As I drove to the store, I realized I really didn't update you on anything of substance. I guess that is because I don't want the blog to be an insight into Canada and our lives. I struggle with putting down my feelings because I don't want the blog to turn into a negative thing. But as I was driving I realized if I don't update you on the struggles we are having then I lose the opportunity to have you pray for us. So I think I will add a section on the blog or in each post called prayer needs. This way I can be brief and if you want more details you can email me. Here goes:
Prayer needs:
Tiana: she is trying very hard to "fit in". She is making friends but they are all superficial since we are new. She tried out for the volleyball team but with 30 girls trying for 12 spaces, she didn't make it. She is in 2 youth groups. She is looking for that one close friend. She also needs to find a sport or team to be involved in. Unfortunately there aren't as many options here but I am looking outside the box at this point and we are considering hockey or karate or something new. Pray that she keeps trying. I am very proud and she keeps bouncing back and not giving up but I worry that she will give up. This is hard move for her and I still think it is a great opportunity/experience but that doesn't make it any easier.

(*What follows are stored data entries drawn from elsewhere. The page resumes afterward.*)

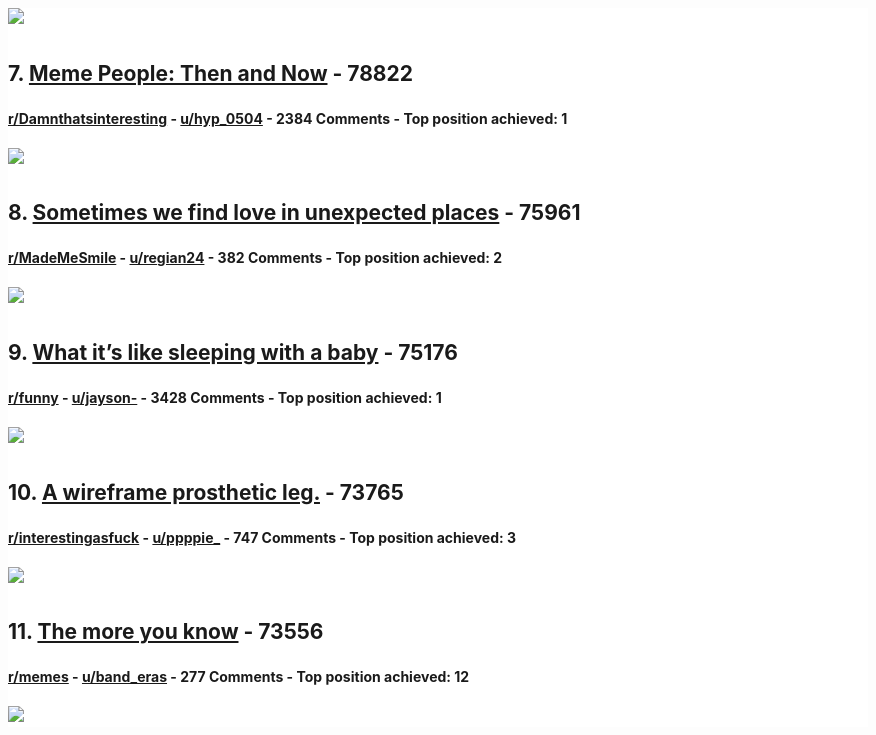 <a href="https://v.redd.it/02aguys4g8l61"><img src="https://b.thumbs.redditmedia.com/bLdQj0syVQGFf52WsTtMftkeiS11rjjBGiNqE-ngC7w.jpg"></img></a>

## 7. [Meme People: Then and Now](http://reddit.com/r/Damnthatsinteresting/comments/lyb7b8/meme_people_then_and_now/) - 78822
#### [r/Damnthatsinteresting](http://reddit.com/r/Damnthatsinteresting) - [u/hyp_0504](http://reddit.com/u/hyp_0504) - 2384 Comments - Top position achieved: 1

<a href="https://i.redd.it/tnhmeyrji7l61.jpg"><img src="https://b.thumbs.redditmedia.com/YUQbHyLVSsusEgWv4IQkKnLmz45bHmTLrt3h_2pwc_M.jpg"></img></a>

## 8. [Sometimes we find love in unexpected places](http://reddit.com/r/MadeMeSmile/comments/lyfwwx/sometimes_we_find_love_in_unexpected_places/) - 75961
#### [r/MadeMeSmile](http://reddit.com/r/MadeMeSmile) - [u/regian24](http://reddit.com/u/regian24) - 382 Comments - Top position achieved: 2

<a href="https://i.redd.it/65ts36n9n8l61.png"><img src="https://b.thumbs.redditmedia.com/l3hAWhOsIegn9loYC17Wy-erDlL_R-many7SkSVSWpw.jpg"></img></a>

## 9. [What it’s like sleeping with a baby](http://reddit.com/r/funny/comments/ly7flu/what_its_like_sleeping_with_a_baby/) - 75176
#### [r/funny](http://reddit.com/r/funny) - [u/jayson-](http://reddit.com/u/jayson-) - 3428 Comments - Top position achieved: 1

<a href="https://v.redd.it/8i7jl4bf66l61"><img src="https://b.thumbs.redditmedia.com/PM5MxbX9C9JhLMAqni6D1-GFuH1BLAKguLo2Kwmo87g.jpg"></img></a>

## 10. [A wireframe prosthetic leg.](http://reddit.com/r/interestingasfuck/comments/lymyld/a_wireframe_prosthetic_leg/) - 73765
#### [r/interestingasfuck](http://reddit.com/r/interestingasfuck) - [u/ppppie_](http://reddit.com/u/ppppie_) - 747 Comments - Top position achieved: 3

<a href="https://i.redd.it/fh36c3hp7al61.jpg"><img src="https://a.thumbs.redditmedia.com/66IdcTdVkqGDp4uDYj8-tNuZncuhK3M0xGOhHECp0K8.jpg"></img></a>

## 11. [The more you know](http://reddit.com/r/memes/comments/lyi42p/the_more_you_know/) - 73556
#### [r/memes](http://reddit.com/r/memes) - [u/band_eras](http://reddit.com/u/band_eras) - 277 Comments - Top position achieved: 12

<a href="https://i.redd.it/ihylxsmd39l61.jpg"><img src="https://b.thumbs.redditmedia.com/4Yew0ExAbWOhA8uvewkQKp97nAFlUktrKouw-o-Gf8Y.jpg"></img></a>
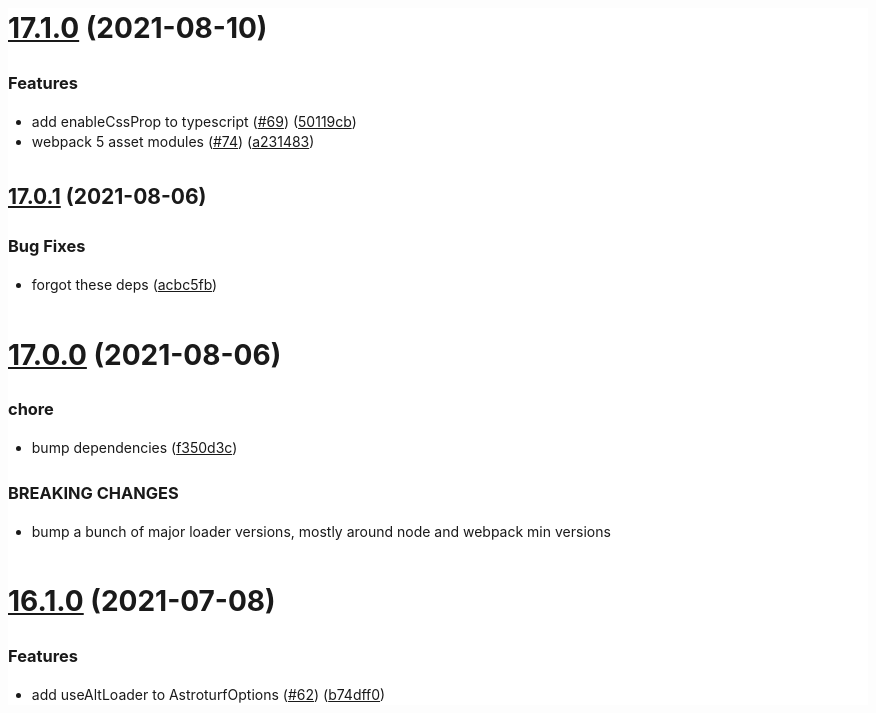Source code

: # [17.1.0](https://github.com/jquense/webpack-atoms/compare/v17.0.1...v17.1.0) (2021-08-10)


### Features

* add enableCssProp to typescript ([#69](https://github.com/jquense/webpack-atoms/issues/69)) ([50119cb](https://github.com/jquense/webpack-atoms/commit/50119cbb72c1dce6979738287997b4efebc31b53))
* webpack 5 asset modules ([#74](https://github.com/jquense/webpack-atoms/issues/74)) ([a231483](https://github.com/jquense/webpack-atoms/commit/a231483e804265c9642381b6623666d5a1ccbc92))





## [17.0.1](https://github.com/jquense/webpack-atoms/compare/v17.0.0...v17.0.1) (2021-08-06)


### Bug Fixes

* forgot these deps ([acbc5fb](https://github.com/jquense/webpack-atoms/commit/acbc5fb17c0c42857165f04e29ff411f535e7912))





# [17.0.0](https://github.com/jquense/webpack-atoms/compare/v16.1.0...v17.0.0) (2021-08-06)


### chore

* bump dependencies ([f350d3c](https://github.com/jquense/webpack-atoms/commit/f350d3cc20a95720f5b5d88da3ff4246565b1505))


### BREAKING CHANGES

* bump a bunch of major loader versions, mostly around node and webpack min versions





# [16.1.0](https://github.com/jquense/webpack-atoms/compare/v16.0.1...v16.1.0) (2021-07-08)


### Features

* add useAltLoader to AstroturfOptions ([#62](https://github.com/jquense/webpack-atoms/issues/62)) ([b74dff0](https://github.com/jquense/webpack-atoms/commit/b74dff0))

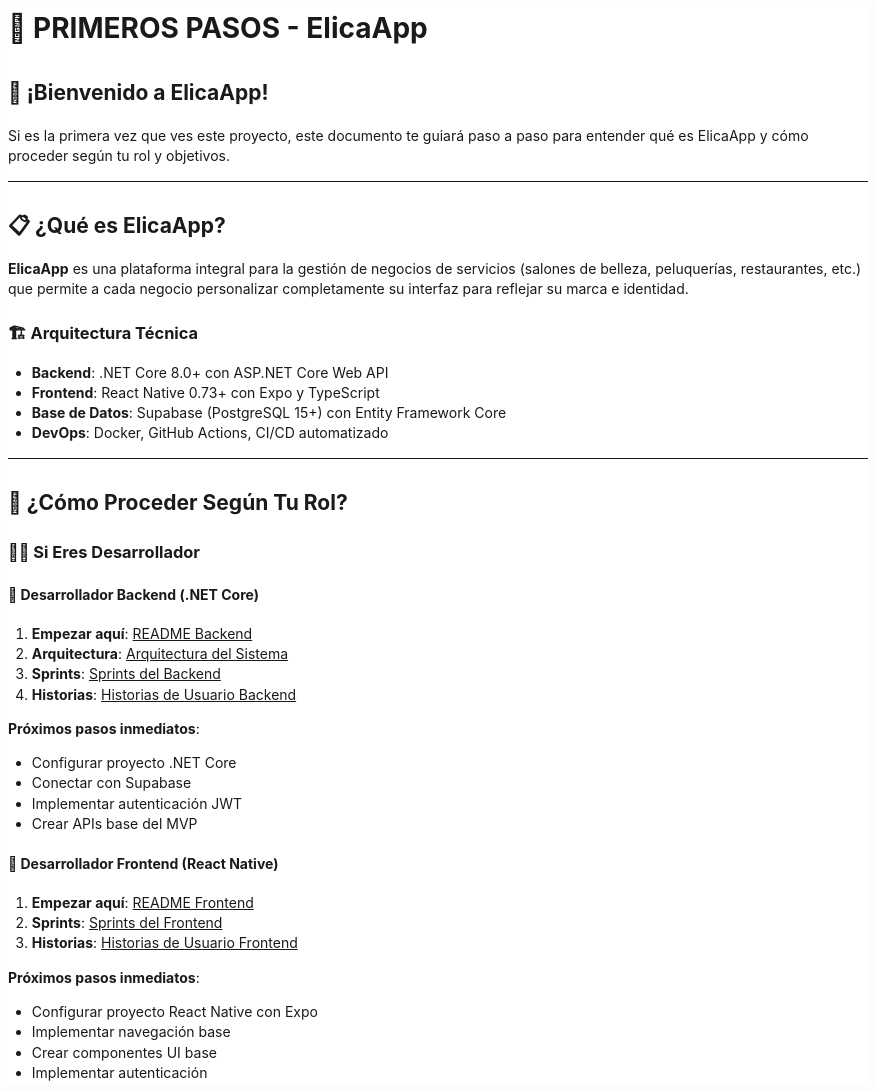# 🚀 **PRIMEROS PASOS - ElicaApp**

## 🎯 **¡Bienvenido a ElicaApp!**

Si es la primera vez que ves este proyecto, este documento te guiará paso a paso para entender qué es ElicaApp y cómo proceder según tu rol y objetivos.

---

## 📋 **¿Qué es ElicaApp?**

**ElicaApp** es una plataforma integral para la gestión de negocios de servicios (salones de belleza, peluquerías, restaurantes, etc.) que permite a cada negocio personalizar completamente su interfaz para reflejar su marca e identidad.

### **🏗️ Arquitectura Técnica**
- **Backend**: .NET Core 8.0+ con ASP.NET Core Web API
- **Frontend**: React Native 0.73+ con Expo y TypeScript  
- **Base de Datos**: Supabase (PostgreSQL 15+) con Entity Framework Core
- **DevOps**: Docker, GitHub Actions, CI/CD automatizado

---

## 🎯 **¿Cómo Proceder Según Tu Rol?**

### **👨‍💻 Si Eres Desarrollador**

#### **🚀 Desarrollador Backend (.NET Core)**
1. **Empezar aquí**: [README Backend](backend/README.md)
2. **Arquitectura**: [Arquitectura del Sistema](backend/ARQUITECTURA.md)
3. **Sprints**: [Sprints del Backend](backend/SPRINTS_BACKEND.md)
4. **Historias**: [Historias de Usuario Backend](backend/HISTORIAS_USUARIO.md)

**Próximos pasos inmediatos**:
- Configurar proyecto .NET Core
- Conectar con Supabase
- Implementar autenticación JWT
- Crear APIs base del MVP

#### **📱 Desarrollador Frontend (React Native)**
1. **Empezar aquí**: [README Frontend](frontend/README.md)
2. **Sprints**: [Sprints del Frontend](frontend/SPRINTS_FRONTEND.md)
3. **Historias**: [Historias de Usuario Frontend](frontend/HISTORIAS_USUARIO.md)

**Próximos pasos inmediatos**:
- Configurar proyecto React Native con Expo
- Implementar navegación base
- Crear componentes UI base
- Implementar autenticación
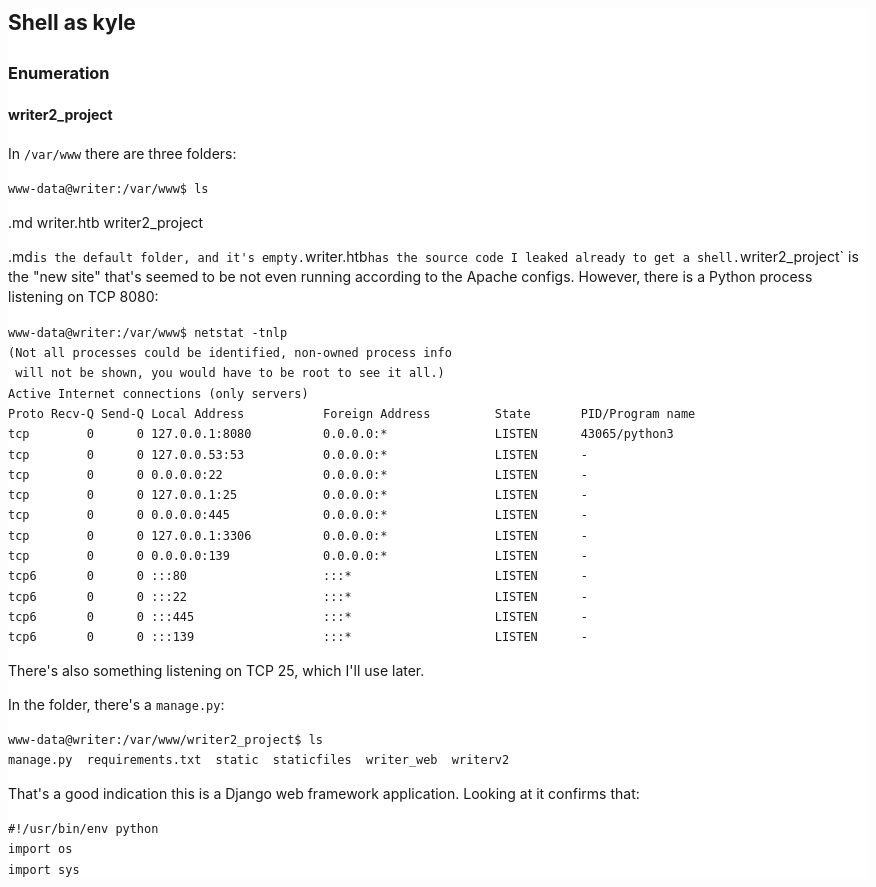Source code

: 

## Shell as kyle

### Enumeration

#### writer2_project

In `/var/www` there are three folders:



    www-data@writer:/var/www$ ls
   .md  writer.htb  writer2_project



.md` is the default folder, and it's empty. `writer.htb` has the
source code I leaked already to get a shell. `writer2_project` is the
"new site" that's seemed to be not even running according to the Apache
configs. However, there is a Python process listening on TCP 8080:



    www-data@writer:/var/www$ netstat -tnlp
    (Not all processes could be identified, non-owned process info
     will not be shown, you would have to be root to see it all.)
    Active Internet connections (only servers)
    Proto Recv-Q Send-Q Local Address           Foreign Address         State       PID/Program name    
    tcp        0      0 127.0.0.1:8080          0.0.0.0:*               LISTEN      43065/python3
    tcp        0      0 127.0.0.53:53           0.0.0.0:*               LISTEN      -
    tcp        0      0 0.0.0.0:22              0.0.0.0:*               LISTEN      -
    tcp        0      0 127.0.0.1:25            0.0.0.0:*               LISTEN      -
    tcp        0      0 0.0.0.0:445             0.0.0.0:*               LISTEN      -
    tcp        0      0 127.0.0.1:3306          0.0.0.0:*               LISTEN      -
    tcp        0      0 0.0.0.0:139             0.0.0.0:*               LISTEN      -
    tcp6       0      0 :::80                   :::*                    LISTEN      -
    tcp6       0      0 :::22                   :::*                    LISTEN      -
    tcp6       0      0 :::445                  :::*                    LISTEN      -
    tcp6       0      0 :::139                  :::*                    LISTEN      -



There's also something listening on TCP 25, which I'll use later.

In the folder, there's a `manage.py`:



    www-data@writer:/var/www/writer2_project$ ls
    manage.py  requirements.txt  static  staticfiles  writer_web  writerv2



That's a good indication this is a Django web framework application.
Looking at it confirms that:



    #!/usr/bin/env python
    import os
    import sys
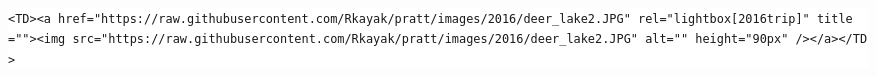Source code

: 	<TD><a href="https://raw.githubusercontent.com/Rkayak/pratt/images/2016/deer_lake2.JPG" rel="lightbox[2016trip]" title=""><img src="https://raw.githubusercontent.com/Rkayak/pratt/images/2016/deer_lake2.JPG" alt="" height="90px" /></a></TD>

Me: I struggle on a daily basis. The pain I have as I watch Tiana struggle. The battles with the two teen girls. The loss of direction and meaning in my life. The distance I feel from everyone that I love. It all takes its toll. Each day I get up and try again and some days that is easy and some days that is hard. There I days where I feel my world is crumbling around me faster than I can build it up. I am thankful for God in my life and He has heard some weird prayers from me because I am still trying to thank him in all circumstances.
Tabitha: I don't know...she really doesn't communicate her feelings so I don't know what she needs. I know she really struggles making the "right" choices and it gets her in trouble quite a bit. So we can pray for wisdom for her.
Wil: Again I don't know...not a big feeling person...lol...typical male. Pray for peace and strength amid the chaos that exists right now.
A wise person, my sister, told me to give it at least a year before making any judgements and that has been extremely helpful but it doesn't make it easier.
Sorry to be such a downer but I didn't feel like the blog was as accurate as it should be. I have a way of glossing over the difficult stuff because it means I have to dwell on it again and why drag others down with you. I guess I am looking at it as me climbing up with the love and prayer of friends instead of pulling you down. Love you all!
You and your family have been and will continue to be in my prayers.